▶ _Problem_: Taking the line that contains "Plisované žaluzie" as the first, copy exactly every line through the last line of the records, and nothing else.

[Stored data entries]
--------------------------------
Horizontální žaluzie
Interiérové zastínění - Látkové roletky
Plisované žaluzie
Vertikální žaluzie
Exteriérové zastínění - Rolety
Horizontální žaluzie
--------------------------------
▶ _Solution to this task_:
Plisované žaluzie
Vertikální žaluzie
Exteriérové zastínění - Rolety
Horizontální žaluzie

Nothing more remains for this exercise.